En l’espèce,il est constant que Mr [T] [F] a acquis,le 6 septembre 2022,auprès de Mr [R] [H] un quad d’occasion de la marque MASH immatriculé DF 142 PJ avec la mention “ vendu en l’état”;
que le certificat de cession de ce véhicule a été établi le même jour.
Dès le 17 septembre 2022 , Mr [T] [F] s’est plaint, par courrier recommandé avec AR, de problèmes affectant le démarrage,l’allumage et le radiateur,problémes l’empêchant de se servir de ce véhicule.
Son assurance de protection juridique a fait procéder,entre novembre 2022 et février 2023,à des réunions d’expertise réalisées contradictoirement.
Il ressort du rapport dressé à l’issue de ces réunions:
que le véhicule présente de sérieux problèmes de fonctionnement liés au moteur et aux périphériques d’origine indéterminéequ’un garage a réalisé pour le compte de l’ancien propriétaire une révision dont le résultat n’est pas apparentque les défaut relevés existaient au moment de la ventequ’une mise en route sans essai a trompé l’acheteurque la remise en état est d’un coût de 2359.76€.
Même si aucun procès- verbal de contrôle technique n’a été versé aux débats ,il ressort de l’expertise susvisée que le véhicule litigieux, acheté neuf en mai 2014,a fait l’objet d’une révision le 8/08/1017 et le 26/01/2021 avant d’ être vu par un autre garage, non appelé en la cause, en mars et juillet 2022.
La dernière intervention sur ce véhicule d’un montant de 1050.55€ HT a eu pour objet le remplacement de l’injecteur et de la pompe à essence.

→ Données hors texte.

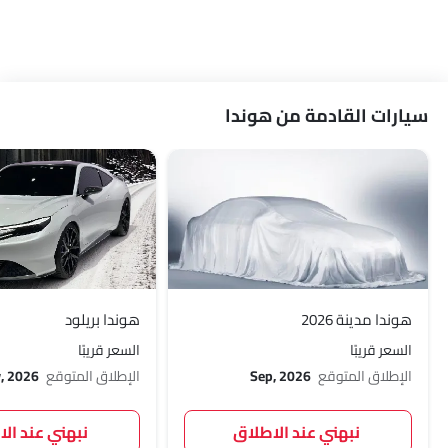
سيارات القادمة من هوندا
هوندا مدينة 2026
هوندا بريلود
السعر قريبًا
السعر قريبًا
الإطلاق المتوقع
Sep, 2026
الإطلاق المتوقع
, 2026
نبهني عند الاطلاق
نبهني عند ال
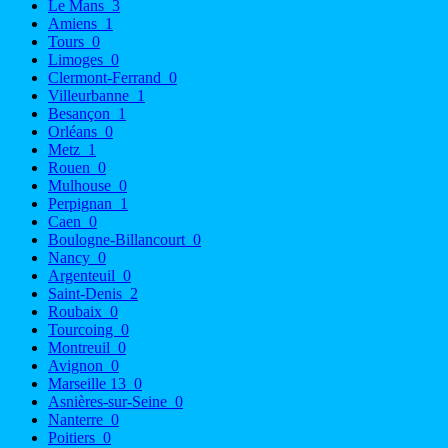
Le Mans
3
Amiens
1
Tours
0
Limoges
0
Clermont-Ferrand
0
Villeurbanne
1
Besançon
1
Orléans
0
Metz
1
Rouen
0
Mulhouse
0
Perpignan
1
Caen
0
Boulogne-Billancourt
0
Nancy
0
Argenteuil
0
Saint-Denis
2
Roubaix
0
Tourcoing
0
Montreuil
0
Avignon
0
Marseille 13
0
Asnières-sur-Seine
0
Nanterre
0
Poitiers
0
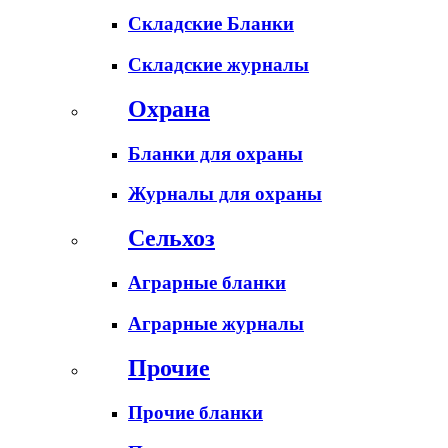
Складские Бланки
Складские журналы
Охрана
Бланки для охраны
Журналы для охраны
Сельхоз
Аграрные бланки
Аграрные журналы
Прочие
Прочие бланки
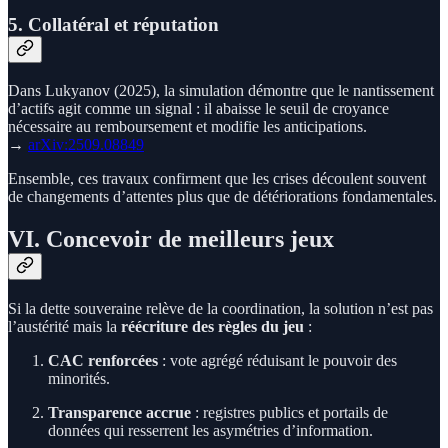
5. Collatéral et réputation
Dans Lukyanov (2025), la simulation démontre que le nantissement
d’actifs agit comme un signal : il abaisse le seuil de croyance
nécessaire au remboursement et modifie les anticipations.
→
arXiv:2509.08849
Ensemble, ces travaux confirment que les crises découlent souvent
de changements d’attentes plus que de détériorations fondamentales.
VI. Concevoir de meilleurs jeux
Si la dette souveraine relève de la coordination, la solution n’est pas
l’austérité mais la
réécriture des règles du jeu
:
CAC renforcées
: vote agrégé réduisant le pouvoir des
minorités.
Transparence accrue
: registres publics et portails de
données qui resserrent les asymétries d’information.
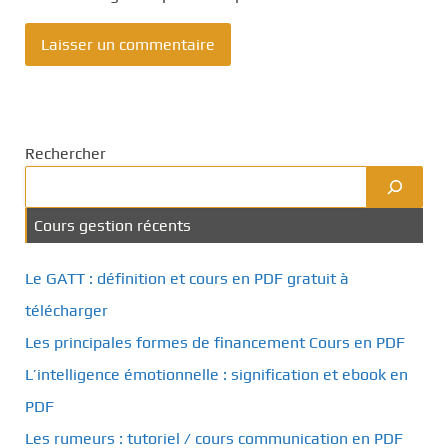
Rechercher
Cours gestion récents
Le GATT : définition et cours en PDF gratuit à
télécharger
Les principales formes de financement Cours en PDF
L’intelligence émotionnelle : signification et ebook en
PDF
Les rumeurs : tutoriel / cours communication en PDF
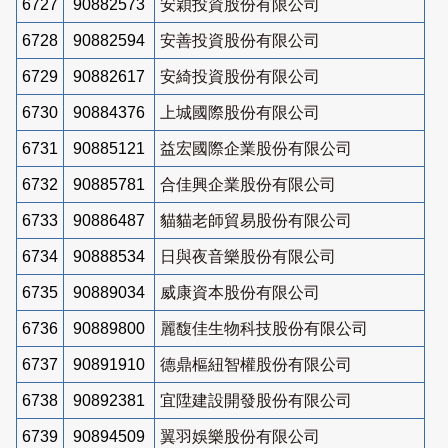
6727
90882573
安穎投資股份有限公司
6728
90882594
安善投資股份有限公司
6729
90882617
安綺投資股份有限公司
6730
90884376
上城國際股份有限公司
6731
90885121
益宏國際企業股份有限公司
6732
90885781
合佳興企業股份有限公司
6733
90886487
貓貓老師貿易股份有限公司
6734
90888534
日與夜音樂股份有限公司
6735
90889034
威康資本股份有限公司
6736
90889800
麗馥佳生物科技股份有限公司
6737
90891910
德鼎樞紐智權股份有限公司
6738
90892381
宜陞建設開發股份有限公司
6739
90894509
翼羽娛樂股份有限公司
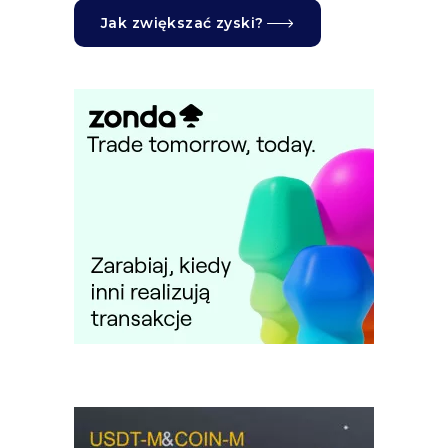
Jak zwiększać zyski?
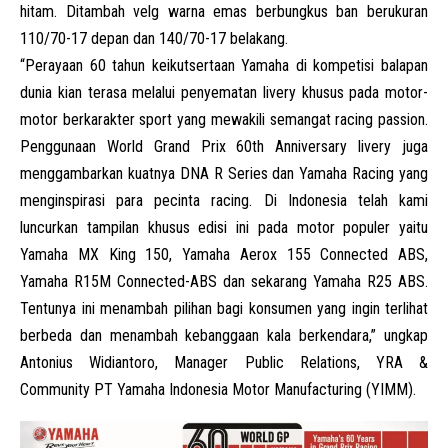
hitam. Ditambah velg warna emas berbungkus ban berukuran
110/70-17 depan dan 140/70-17 belakang.
“Perayaan 60 tahun keikutsertaan Yamaha di kompetisi balapan
dunia kian terasa melalui penyematan livery khusus pada motor-
motor berkarakter sport yang mewakili semangat racing passion.
Penggunaan World Grand Prix 60th Anniversary livery juga
menggambarkan kuatnya DNA R Series dan Yamaha Racing yang
menginspirasi para pecinta racing. Di Indonesia telah kami
luncurkan tampilan khusus edisi ini pada motor populer yaitu
Yamaha MX King 150, Yamaha
Aerox
155 Connected ABS,
Yamaha R15M Connected-ABS dan sekarang Yamaha R25 ABS.
Tentunya ini menambah pilihan bagi konsumen yang ingin terlihat
berbeda dan menambah kebanggaan kala berkendara,” ungkap
Antonius Widiantoro, Manager Public Relations, YRA &
Community PT Yamaha Indonesia Motor Manufacturing (
YIMM
).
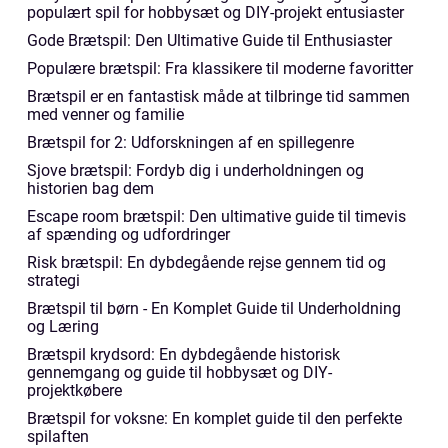
populært spil for hobbysæt og DIY-projekt entusiaster
Gode Brætspil: Den Ultimative Guide til Enthusiaster
Populære brætspil: Fra klassikere til moderne favoritter
Brætspil er en fantastisk måde at tilbringe tid sammen
med venner og familie
Brætspil for 2: Udforskningen af en spillegenre
Sjove brætspil: Fordyb dig i underholdningen og
historien bag dem
Escape room brætspil: Den ultimative guide til timevis
af spænding og udfordringer
Risk brætspil: En dybdegående rejse gennem tid og
strategi
Brætspil til børn - En Komplet Guide til Underholdning
og Læring
Brætspil krydsord: En dybdegående historisk
gennemgang og guide til hobbysæt og DIY-
projektkøbere
Brætspil for voksne: En komplet guide til den perfekte
spilaften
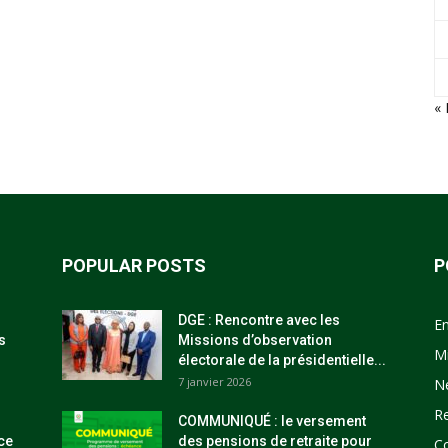
« 
POPULAR POSTS
P
DGE : Rencontre avec les
E
s
Missions d’observation
M
électorale de la présidentielle...
7 janvier 2026
N
R
COMMUNIQUÉ : le versement
ce
des pensions de retraite pour
C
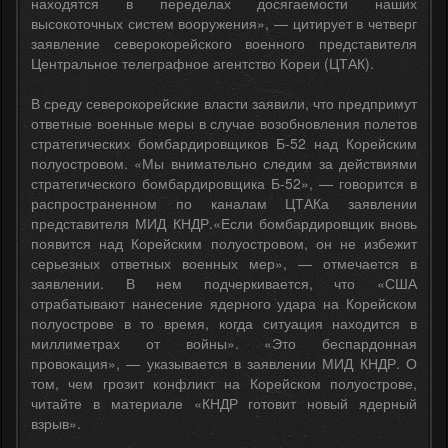
находятся в переделах досягаемости наших
высокоточных систем вооружения», — цитирует в четверг
заявление северокорейского военного представителя
Центральное телеграфное агентство Кореи (ЦТАК).
В среду северокорейские власти заявили, что предпримут
ответные военные меры в случае возобновления полетов
стратегических бомбардировщиков Б-52 над Корейским
полуостровом. «Мы внимательно следим за действиями
стратегического бомбардировщика Б-52», — говорится в
распространенном по каналам ЦТАКа заявлении
представителя МИД КНДР.«Если бомбардировщик вновь
появится над Корейским полуостровом, он не избежит
серьезных ответных военных мер», — отмечается в
заявлении. В нем подчеркивается, что «США
отрабатывают нанесение ядерного удара на Корейском
полуострове в то время, когда ситуация находится в
миллиметрах от войны». «Это беспардонная
провокация», — указывается в заявлении МИД КНДР. О
том, чем грозит конфликт на Корейском полуострове,
читайте в материале «КНДР готовит новый ядерный
взрыв».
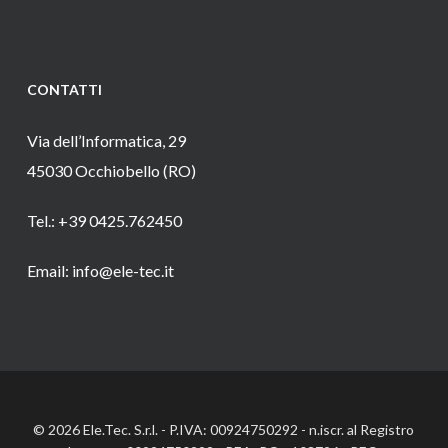
CONTATTI
Via dell’Informatica, 29
45030 Occhiobello (RO)
Tel.: +39 0425.762450
Email: info@ele-tec.it
© 2026 Ele.Tec. S.r.l. - P.IVA: 00924750292 - n.iscr. al Registro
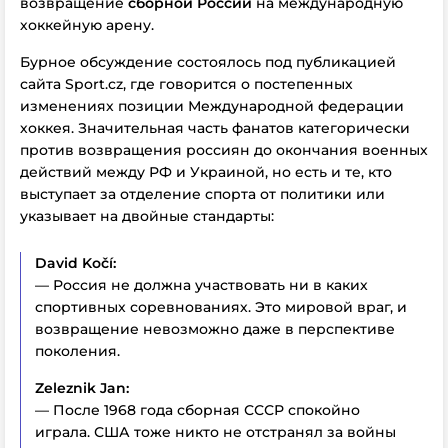
возвращение
сборной России
на международную
хоккейную арену.
Бурное обсуждение состоялось под публикацией
сайта Sport.cz, где говорится о постепенных
изменениях позиции Международной федерации
хоккея.
Значительная часть фанатов категорически
против возвращения россиян до окончания военных
действий между РФ и Украиной, но есть и те, кто
выступает за отделение спорта от политики или
указывает на двойные стандарты:
David Kočí:
— Россия не должна участвовать ни в каких
спортивных соревнованиях. Это мировой враг, и
возвращение невозможно даже в перспективе
поколения.
Zeleznik Jan:
— После 1968 года сборная СССР спокойно
играла. США тоже никто не отстранял за войны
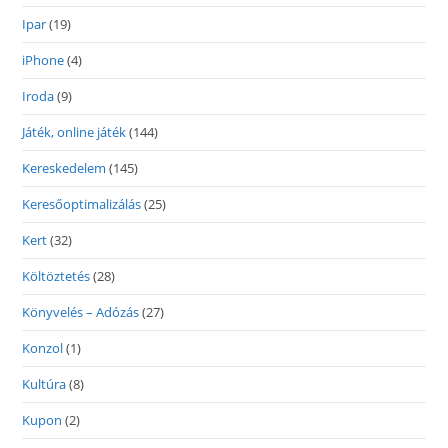
Ipar
(19)
iPhone
(4)
Iroda
(9)
Játék, online játék
(144)
Kereskedelem
(145)
Keresőoptimalizálás
(25)
Kert
(32)
Költöztetés
(28)
Könyvelés – Adózás
(27)
Konzol
(1)
Kultúra
(8)
Kupon
(2)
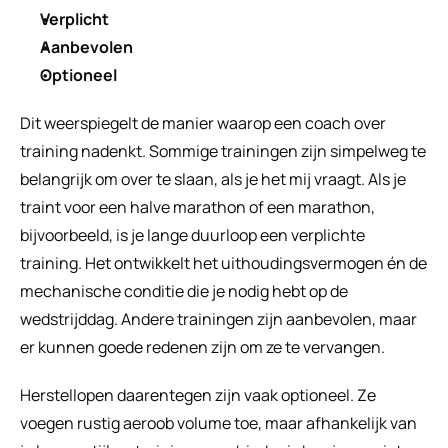
Verplicht
Aanbevolen
Optioneel
Dit weerspiegelt de manier waarop een coach over 
training nadenkt. Sommige trainingen zijn simpelweg te 
belangrijk om over te slaan, als je het mij vraagt. Als je 
traint voor een halve marathon of een marathon, 
bijvoorbeeld, is je lange duurloop een verplichte 
training. Het ontwikkelt het uithoudingsvermogen én de 
mechanische conditie die je nodig hebt op de 
wedstrijddag. Andere trainingen zijn aanbevolen, maar 
er kunnen goede redenen zijn om ze te vervangen.
Herstellopen daarentegen zijn vaak optioneel. Ze 
voegen rustig aeroob volume toe, maar afhankelijk van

Sur la facture s’y rapportant l’expert a relevé qu’une recherche de panne de moteur avait été réalisée car celui – ci s’arrêtait au bout de 2 mn ;
que différents contrôles avaient été réalisés avec un nettoyage du circuit d’alimentation, et la présence d’un défaut sur la couronne de démarrage .
De l’ensemble de ces éléments ,il ressort que le véhicule vendu par Mr [R] [H] présentait,dès sa mise en vente,des défauts le rendant impropre à son utilisation, défauts que le vendeur connaissaient et qui ont été cachés au demandeur .
Il en ressort que Mr [R] [H] doit en répondre .
La vente du véhicule en cause devra,en conséquence,être annulée.
Le défendeur sera,en conséquence, condamné à régler à Mr [T] [F] la somme de 2000€ correspondant au prix d’achat de ce véhicule et non au coût de la réparation et ce, avec intérêts au taux légal à compter de l’assignation.
Enfin, l’équité emporte que la somme de 800€ soit allouée au demandeur par application de l’article 700 du code de procédure civile.
PAR CES MOTIFS
Le tribunal statuant publiquement,de façon réputée contradictoire,en dernier ressort,et par mise à disposition
Annule la vente du véhicule Quad MASH immatriculé DF 142 PJ
Condamne Mr [R] [H] à régler à Mr [T] [F]:
la somme de 2000€ avec intérêts au taux légal à compter de l’assignation
800€ par application de l’article 700 du code de procédure civile.
Déboute Mr [T] [F] du surplus de ses demandes
Rappelle que le prononcé de l’exécution provisoire est de droit
Condamne Mr [R] [H] aux dépens.
Ainsi jugé et mis à disposition, les jour, mois et an susdits.